Salí pronto. Los restos del naufragio del día anterior eran insultantemente evidentes. Los cubos de la basura, los contenedores de papel y cartón estaban orlados de cajas y envases que contuvieron los juguetes que los Reyes habían dejado en alcobas y salones, primorosamente envueltos con la magia de la sorpresa que contenía los pequeños tesoros solicitados. Coches eléctricos teledirigidos, muñecas aparentemente zombis, cajas de juegos probables y de ejercicios imposibles, videojuegos, Play Stations y similares, un libro que escribió Saint-Exupéry que relata las increíbles aventuras de un principito, el envoltorio de los discos de Violeta, un cofre lleno de trucos para los aprendices de mago, y qué se yo, embalados en cartón de colores forrado con papel de regalo.
La mañana del día siete era un paisaje después de una batalla. La crónica obstinada que contaba la nostalgia de lo efímero. Los recién llegados, los nuevos juguetes, como en un cuento de Andersen o de los hermanos Grimm, habían desalojado a los que habían llegado uno o dos años antes. Y junto a los envases descubrí los auténticos juguetes rotos, los irrecuperables, los excluidos del cuarto de los juegos, expulsados del paraíso de los niños a los que antaño habían hecho felices. El pequeño caballo que en algún tiempo galopó un jinete estaba sin las dos patas delanteras, arrumbado junto al contenedor verde como si no quisiera ser arrojado al infierno de los juguetes inservibles, los que ya nadie quiere. En el otro extremo, una muñeca tuerta hacía guiños imposibles a quienes la miraban, pedía socorro, exigía una segunda oportunidad que nadie le iba a dar. Ella, que fue la reina de la casa, una preciosa muñeca inglesa comprada en Harrod?s cuando papá viajó a Londres y la niña era aún pequeña. Ella, orgullosa y señora, la envidia de todas las demás muñecas de la urbanización, manifestaba, arrinconada esperando al camión de las basuras, que alguien la rescatara de la condena al olvido que en su caso era irremisible. Estuve a punto de liberarla, de indultarla, pero adónde iba yo tan de mañana, acudiendo a mi trabajo con una muñeca tuerta. La dejé donde estaba y miré para otro lado.

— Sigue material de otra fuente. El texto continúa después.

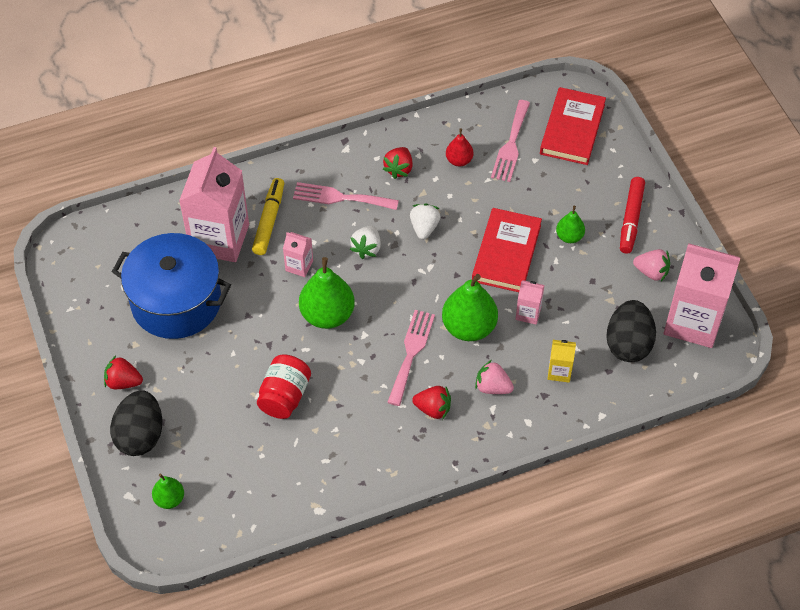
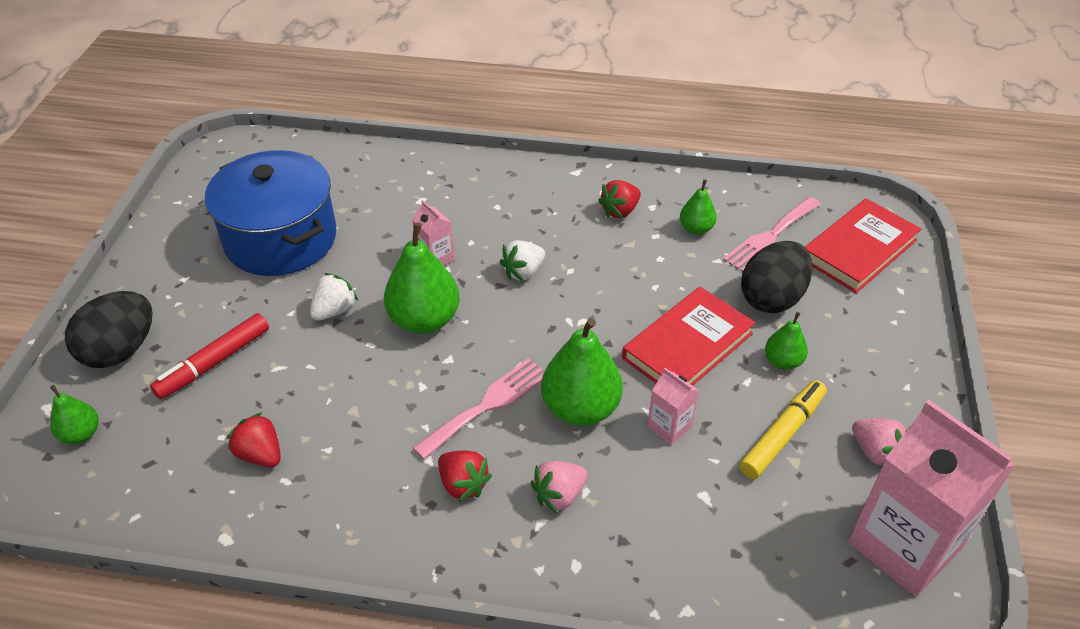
camera: 30 degrees right, 10 degrees down
red strawberry [104,356,143,389] -> red strawberry moved to [227,412,281,467]
pink carton [179,147,249,262] -> none
yellow marker [252,178,284,255] -> yellow marker moved to [739,380,827,479]
red jar [257,354,311,419] -> none
pink fork [293,182,399,210] -> none
white strawberry [410,203,441,239] -> white strawberry moved to [310,273,358,321]
red pear [446,129,473,166] -> green pear [680,179,717,235]
pink strawberry [475,360,514,394] -> pink strawberry turned 90 degrees counterclockwise [531,461,588,513]
yellow carton [548,340,576,383] -> none
black egg [606,300,656,362] -> black egg moved to [741,241,813,313]
red marker [620,177,645,254] -> red marker moved to [150,313,269,399]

Y en otro lado estaba el oso de peluche que ya nadie quería, que perdió su lugar de honor en la casa donde vio crecer a los niños que ahora, con nocturnidad y alevosía, se habían deshecho de la mascota de peluche que ocupó cunas y camas, que veló los sueños de los pequeños de la casa, que tantas veces fue objeto de sus abrazos y mimos. Se me heló el corazón al imaginar su historia, y no les miento si les cuento que al alejarme, al levantar mi mano para detener un taxi, vi cómo una lágrima se deslizaba por la mejilla del viejo oso de peluche.
Siete de enero, el día después, inundó mi mente de preguntas y volví a ser niño para ubicar en mi memoria mis viejos juguetes, que habitan un cielo multicolor de todos los juguetes perdidos que buscan desesperados a sus dueños que ya nunca volverán a encontrarlos. Siete de enero, sin duda un día triste.